MATERIAL TO PROCESS:
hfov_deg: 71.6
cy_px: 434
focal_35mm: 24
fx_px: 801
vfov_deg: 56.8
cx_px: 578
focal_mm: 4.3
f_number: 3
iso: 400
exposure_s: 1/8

---

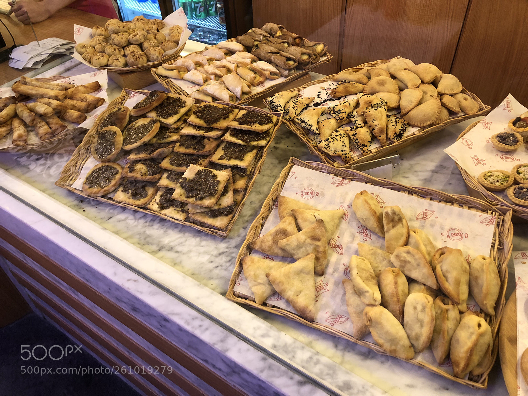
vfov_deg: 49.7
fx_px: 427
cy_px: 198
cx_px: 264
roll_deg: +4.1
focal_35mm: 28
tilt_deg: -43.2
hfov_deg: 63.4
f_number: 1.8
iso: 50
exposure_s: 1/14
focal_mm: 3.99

WHAT TO WORK ON:
In the listing above, locate the line containing "vfov_deg: 49.7" and the line containing "focal_mm: 3.99", then transcribe both and every line between them verbatim.

TASK SOLUTION:
vfov_deg: 49.7
fx_px: 427
cy_px: 198
cx_px: 264
roll_deg: +4.1
focal_35mm: 28
tilt_deg: -43.2
hfov_deg: 63.4
f_number: 1.8
iso: 50
exposure_s: 1/14
focal_mm: 3.99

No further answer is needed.